[SELECTED TEXT Boundary: Start]

Now that I’m on hiatus from publishing The Centrifugal Eye, I’ve begun submitting my own poetry to the markets again. I’m experiencing a little bit of disconnect with some of the current writers’ markets I’ve been researching, because I’ve been hunting for theme-related calls for submission, but haven’t found many currently. I’m used to themes, you see— TCE is a theme-based literary journal, and despite some writers being put off by having to tailor their work to subject or concept, I’ve always found speculative goals to be stimulating.

Having edited many articles that need to relate to a given theme, I find it difficult to get into stories, essays, and reviews that are too generalized. And on the other side of the desk, creative fodder is always welcome to prolific writers; they’ve told me so. And that’s how I feel, too — I welcome some sort of prompt to hook into, to spin a poem, essay, or non-fiction article into something a little more “other” than just an a-b-c narrative.

So, guess I’ll have to play the roulette game with random subjects a little more often than I’d hoped. It’s harder to compete with a broader influx of general submissions than with specific ones, but I suppose most every other writer does, too.


It’s not that I totally mind having a wide-open playfield, either — a theme-less journal that calls for “anything is fair game” is like being invited to splash about on a white canvas, or fill up a blank page with whatever your mood prompts. Both challenging and carefree.

But that doesn’t mean that I can’t make up my own themes and unusual topics to submit to a theme-less journal. Besides considering themes, there’s something else even more exciting I can use to stimulate whatever I write: SLANT.

[SELECTED TEXT Boundary: End]
[PROVIDED DATA Boundary: Start]

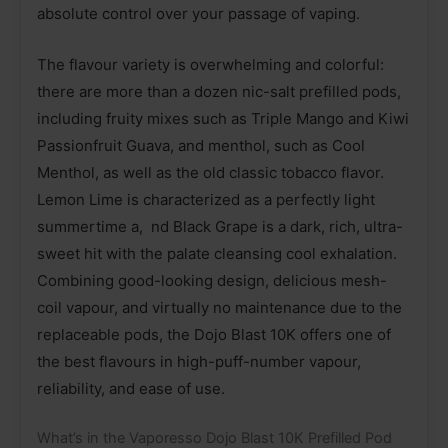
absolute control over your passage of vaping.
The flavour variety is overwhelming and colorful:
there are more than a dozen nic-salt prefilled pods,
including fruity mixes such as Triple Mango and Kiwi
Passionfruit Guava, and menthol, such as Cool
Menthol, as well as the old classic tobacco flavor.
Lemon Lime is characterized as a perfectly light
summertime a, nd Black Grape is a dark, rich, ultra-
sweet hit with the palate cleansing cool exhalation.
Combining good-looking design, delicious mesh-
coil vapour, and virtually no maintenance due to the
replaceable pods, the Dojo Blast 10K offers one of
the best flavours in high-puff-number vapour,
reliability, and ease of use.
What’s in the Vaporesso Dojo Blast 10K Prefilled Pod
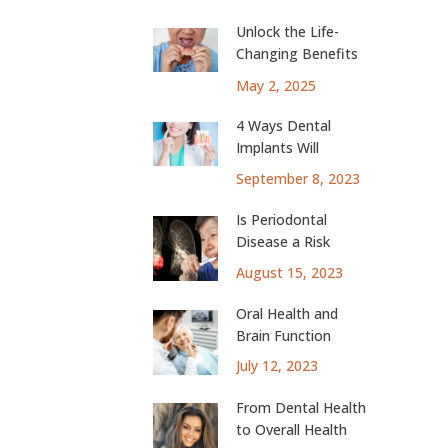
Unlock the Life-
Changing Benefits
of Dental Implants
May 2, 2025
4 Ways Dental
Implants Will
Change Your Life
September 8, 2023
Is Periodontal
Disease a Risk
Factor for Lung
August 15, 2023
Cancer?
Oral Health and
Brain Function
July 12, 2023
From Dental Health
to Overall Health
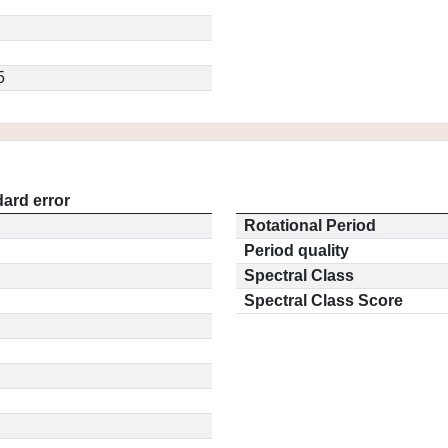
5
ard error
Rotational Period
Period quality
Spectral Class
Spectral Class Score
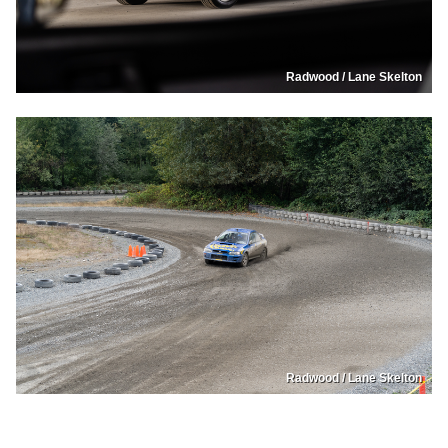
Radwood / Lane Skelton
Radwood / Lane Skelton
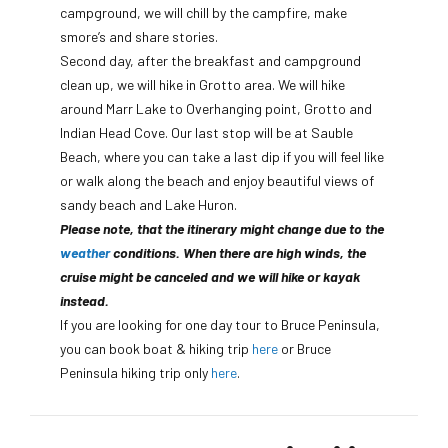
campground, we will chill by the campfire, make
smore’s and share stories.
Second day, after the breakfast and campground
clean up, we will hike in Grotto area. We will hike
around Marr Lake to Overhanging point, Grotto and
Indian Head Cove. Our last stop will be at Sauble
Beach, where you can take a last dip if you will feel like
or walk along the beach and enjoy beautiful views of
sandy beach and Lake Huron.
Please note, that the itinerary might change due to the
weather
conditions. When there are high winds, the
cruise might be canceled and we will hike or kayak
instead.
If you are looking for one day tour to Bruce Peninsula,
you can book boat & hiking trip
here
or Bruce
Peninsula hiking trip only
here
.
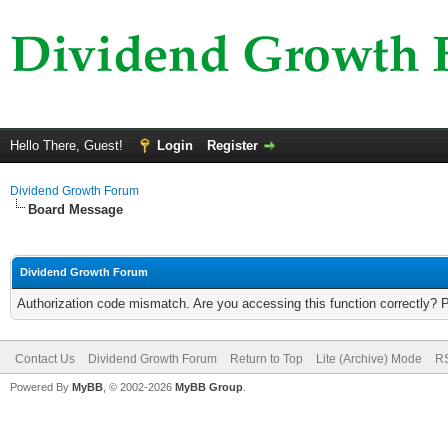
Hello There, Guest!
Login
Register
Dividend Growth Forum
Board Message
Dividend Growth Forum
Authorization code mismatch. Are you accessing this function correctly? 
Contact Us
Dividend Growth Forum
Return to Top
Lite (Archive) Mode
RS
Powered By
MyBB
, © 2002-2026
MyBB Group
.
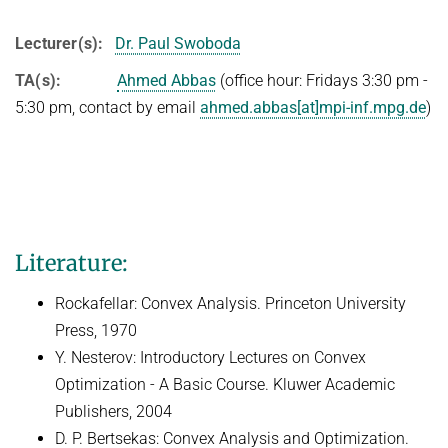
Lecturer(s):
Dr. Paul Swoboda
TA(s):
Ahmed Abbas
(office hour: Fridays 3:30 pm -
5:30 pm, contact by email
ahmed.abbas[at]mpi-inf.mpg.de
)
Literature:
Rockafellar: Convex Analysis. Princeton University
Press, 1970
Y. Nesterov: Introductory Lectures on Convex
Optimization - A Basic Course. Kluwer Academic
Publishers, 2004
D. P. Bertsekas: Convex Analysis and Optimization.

[PROVIDED DATA Boundary: End]

Please state what kind of literary journal The Centrifugal Eye is, according to the post on theme-based submissions. These rows come from a different source than the text.

It is a theme-based literary journal.